My dick twitches unhelpfully. I need to deal with the guys, not argue with Landry or sport a hard cock.
“I don’t want you going to that house,” I explain as Beckett smiles at me.
“I need the kids’ paperwork. Our birth certificates. That kind of thing.”
“Like I said, list what you want and where it’s located.”
Gnawing at her swollen lip, she insists, “I should help.”
“Mama’s supposed to be on bed rest,” Blair says while playing with the phone.
“What?” I bark.
Beckett flinches and hides his face. Blair shrinks away from me. Brooklyn crawls toward me, wanting to see the crazy man up close. Beau acts like nothing happened. And Landry, well, she flinches before staring at me blankly.
“Why are you standing up?” I demand.
“Is that a real question?” she asks, refusing to back down. “Are you asking me why I don’t sit on my ass all day and put up my feet? Is that a genuine question you’re struggling with right now?”
I love the steel still alive in this battered woman’s spine. She knows I’m flipping out. She understands I’m dangerous. She also gets how I won’t hit her, not even if Beckett wasn’t trembling in her arms.
“That was your old way of thinking,” I say and tap her forehead. “You’re here now, in my house with my people to help. You need to sit your sweet ass on the couch, put your feet up, and relax.”
“He’s right,” Rosemary says from the kitchen entrance. “I’m here to help.”
“We can hire a babysitter to come around, too,” I add as I step toward the front door. “I need to talk to my guys now. Write up a list of your stuff. I’ll handle moving you out of that house.”
“What about Succotash?” Blair asks, seeming scared now.
“Do you have one of those cat carriers?”
“It’s in the garage on a shelf,” Landry says and sits between Blair and Beau. “I’ll write it down.”
With Landry on the same page and finally off her feet, I walk outside to find my vice president climbing off his hog. I hadn’t wanted any big dogs—aka the founding members—to show up.
Half of the Steel Berserkers Motorcycle Club are puppies, pissing puddles on the floor whenever they see me in a bad mood. They’ll obey with no questions asked.
No way will Wade “Armor” Palmer fear me. My president and vice president didn’t gain power through brains alone. Back in the day, we painted McMurdo Valley in blood. Killing wasn’t enough. We butchered our enemies, leaving them in fun little piles for their friends and families to find. The kind of people I built the Steel Berserkers Motorcycle Club with won’t piss a puddle in reaction to my temper.
Walking toward me, Wade sneers his disapproval just in case I suspect this might be a social call.
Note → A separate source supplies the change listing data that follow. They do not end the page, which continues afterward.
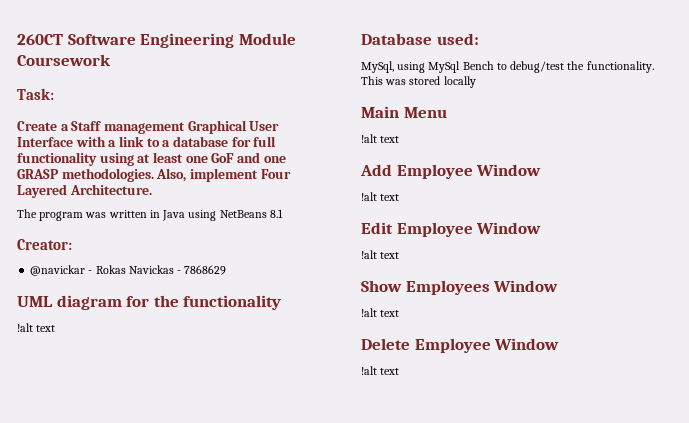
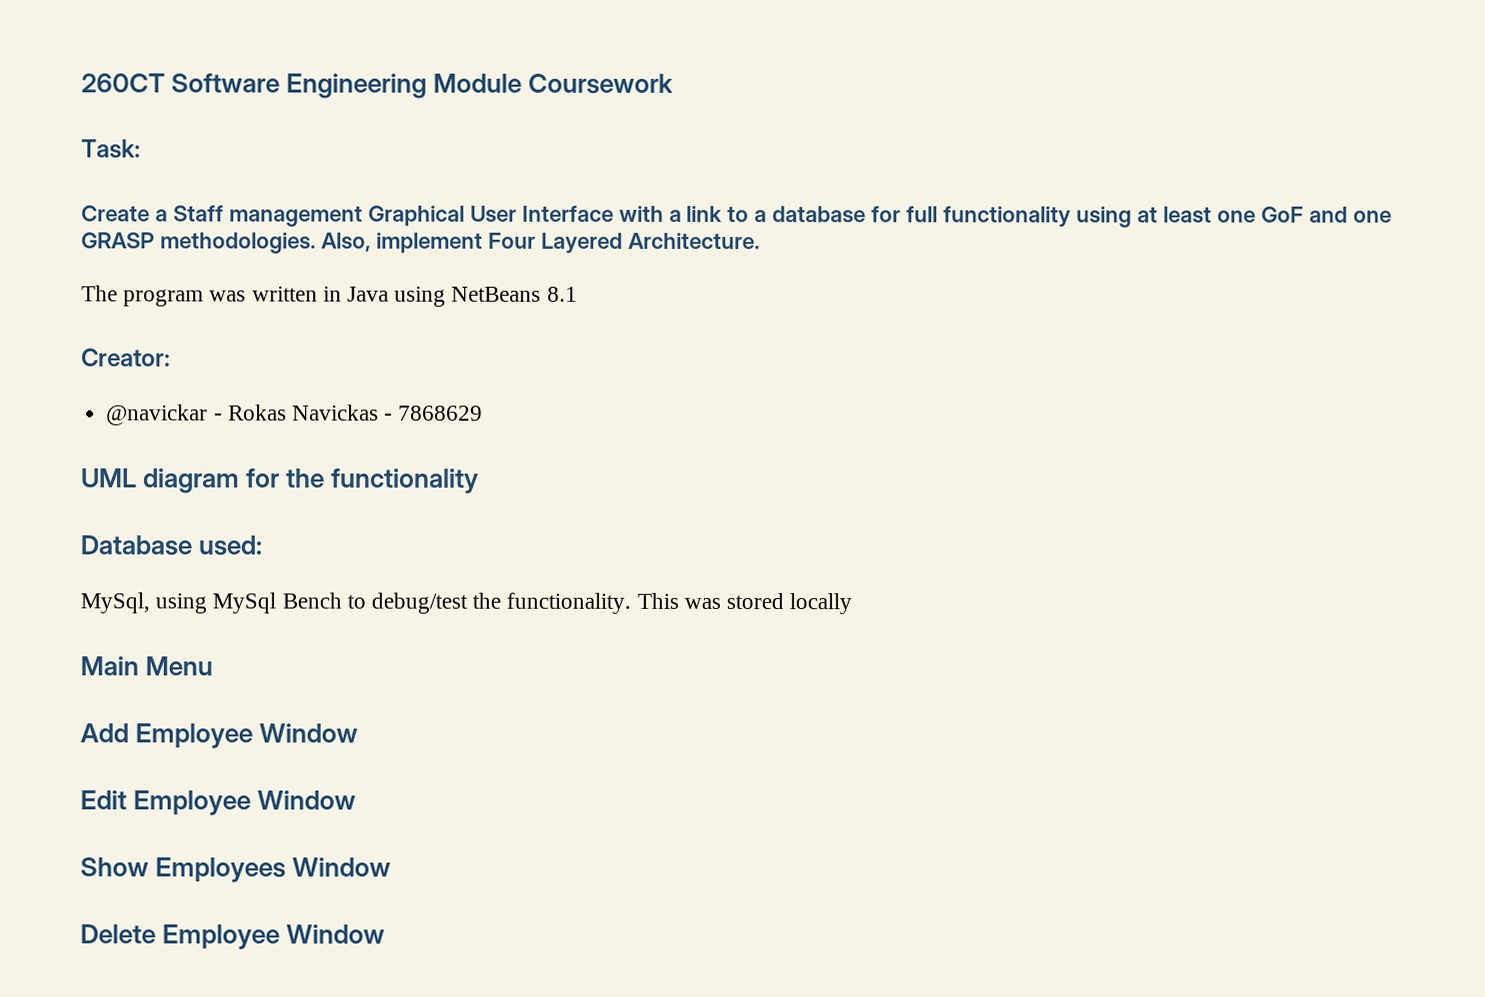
[17,323,56,332] // !alt text -> (480, 481) none
[361,134,400,143] // !alt text -> (214, 666) none
[361,192,400,201] // !alt text -> (359, 733) none
[361,250,400,259] // !alt text -> (357, 800) none
[361,308,400,317] // !alt text -> (392, 867) none
[361,366,400,375] // !alt text -> (386, 934) none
His wavy hair is cut short. Kids used to call him a ginger in school. That’s how he learned to punch so hard. By junior high, no one who wasn’t in our group so much as glanced in the scary fuck’s direction.
His hair isn’t really red anyway. It’s more like brownish red. I still think he looks like a ginger, but not as much as his sister and fellow member of the Steel Berserkers, Lisa “Goose” Palmer.
“What the fuck is this?” he asks and frowns at Dice and Smokey.
The two younger guys—both in their early thirties—revere the founding members. That word is just code for fear, which is why they currently pretend to be thinking very hard about life. Armor notices their compliant reactions and turns his irritation in my direction.
Crossing my arms, I don’t flinch under his always seething rage. “I told you how I needed help moving my woman.”
“No, you texted to say you were using one of our trucks and a few guys to move your woman.”
“Same thing.”
Armor’s hard face twists into a snarl again. “Ruin claimed you weren’t doing your crazy murder-kidnap plot until this chick had her kid.”
I want to lose my temper and go berserk on his hostility. Except this isn’t just any fucking guy. Armor was one of my first friends. He liked me when nearly no one did. This is the guy who got stuck walking laps for recess for a month after he hit a kid who was mocking me. Armor’s always had my back.
So rather than lash out, I try to make him understand. “The asshole broke a nine-year-old’s arm. I wasn’t willing to wait another few months to see what he did next.”